Director: Daniel Barnz
Claire Bennett (Jennifer Aniston) is suffering from chronic pain. She’s attending a support group when one meeting is sadly dedicated to a young woman named Nina ( Anna Kendrick), who committed suicide by jumping off a highway. When Claire bluntly comments on the conversation she shocks everyone around her and asked to seek support elsewhere. Meanwhile she seems to be haunted by Nina’s spirit. Due to these odd circumstances Claire finds herself fascinated by this young woman’s story.
It takes a while to collect the details of what really happens in Cake. Puzzle slowly built. At first we don’t know who Claire is, what she does, what’s her story, and why is she so damn miserable. And it’s intriguing. She’s covered with scars, and constantly aching it’s almost annoying, moaning and sighing every second, but I still wanted to keep going and see what’s the deal with this woman. The plot revolves around her and that shitty and awesome attitude of hers. It’s only on occasions that she lets her guards down and then we get to understand.
Claire’s character is rude and terribly honest which only makes her refreshing and funny. Jennifer Aniston gets 2 thumbs up for her amazing act.
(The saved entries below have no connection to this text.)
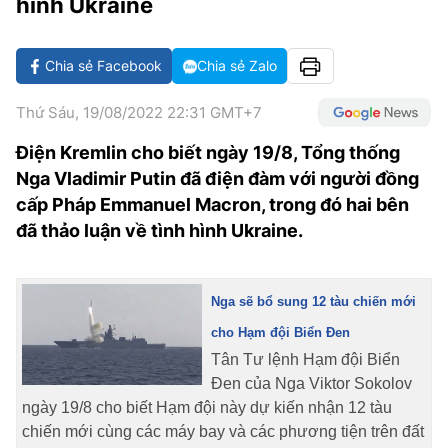
hình Ukraine
VĂN HÓA SỐNG KHỎE
ĐỌC - XEM
BÓNG ĐÁ
KẾT QUẢ
CÁC CÚP CHÂU ÂU
GOLF
GIẢI TRÍ
NHỊP ĐẬP SỨC KHỎE
DIỄN ĐÀN
VĂN HÓA
BẢNG XẾP HẠNG
Chia sẻ Facebook
Chia sẻ Zalo
DU LỊCH
PHIM
X-QUANG TIN ĐỒN
CÔNG NGHIỆP VĂN HÓA
GIẢI TRÍ
Thứ Sáu, 19/08/2022 22:31 GMT+7
THẾ GIỚI SAO
TIN TỨC
ÂM NHẠC
VIẾT LẠI ƯỚC MƠ
Điện Kremlin cho biết ngày 19/8, Tổng thống
Nga Vladimir Putin đã điện đàm với người đồng
HIGHTECH
ĐIỂM ĐẾN
KBIZ
cấp Pháp Emmanuel Macron, trong đó hai bên
TIÊU ĐIỂM - SPOTLIGHT
đã thảo luận về tình hình Ukraine.
ẢNH
BẠN CẦN BIẾT
ẨM THỰC
INFOGRAPHIC
Nga sẽ bổ sung 12 tàu chiến mới
TƯ VẤN
cho Hạm đội Biển Đen
E-MAGAZINE
Tân Tư lệnh Hạm đội Biển
ẢNH
Đen của Nga Viktor Sokolov
ngày 19/8 cho biết Hạm đội này dự kiến nhận 12 tàu
BÁO GIẤY
chiến mới cùng các máy bay và các phương tiện trên đất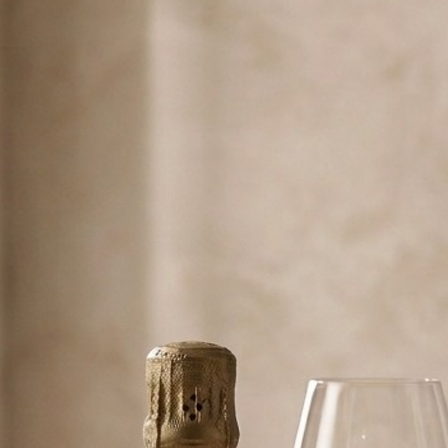
豊かな果実味と
トまで
幅広く寄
An academy award nomination worthy performance, no doubt. Her physical appearance in this film is the opposite of what she normally looks like. Not the usual bombshell. Aniston has taken a detour from her light romances once again (first time was in The Good Girl) only this time she’s rougher, meaner, and broken. She’s the woman we love to hate, only we can’t really. Eventually sympathy rises above all here, and we actually like her… I did, anyways. Anna Kendrick (who stars in my posts lately) is also pretty great as Nina. One thing I don’t really get, though… and excuse me for the bluntness, perhaps I’m overly affected by Claire’s attitude, but why is Kendrick always described as beautiful? she’s not really. Although, very good at her job, she’s, and I would dare say, slightly mousy… cute, but mousy. Other excellent performances by Adriana Barraza, William H. Macy, Sam Worthington and Felicity Huffman who also appears in Phoebe in Wonderland, another film directed by Daniel Barnz. Well supported by her fascinating co-stars, it’s Aniston’s playground, no doubt.
One thing that slightly bothered me was the film’s sequence towards the end. 103 minutes is not too long, but I wish the plot would’ve have tossed and turned a bit more. It seemed somewhat monotone. Don’t get me wrong, Cake is not a boring film, just required a little more sugar. I noticed myself drifting away a bit… not often, but sometimes. All in all, I think this film was watching worthy and I certainly loved watching Jennifer, and if it’s not obvious so far, I think she aced this role.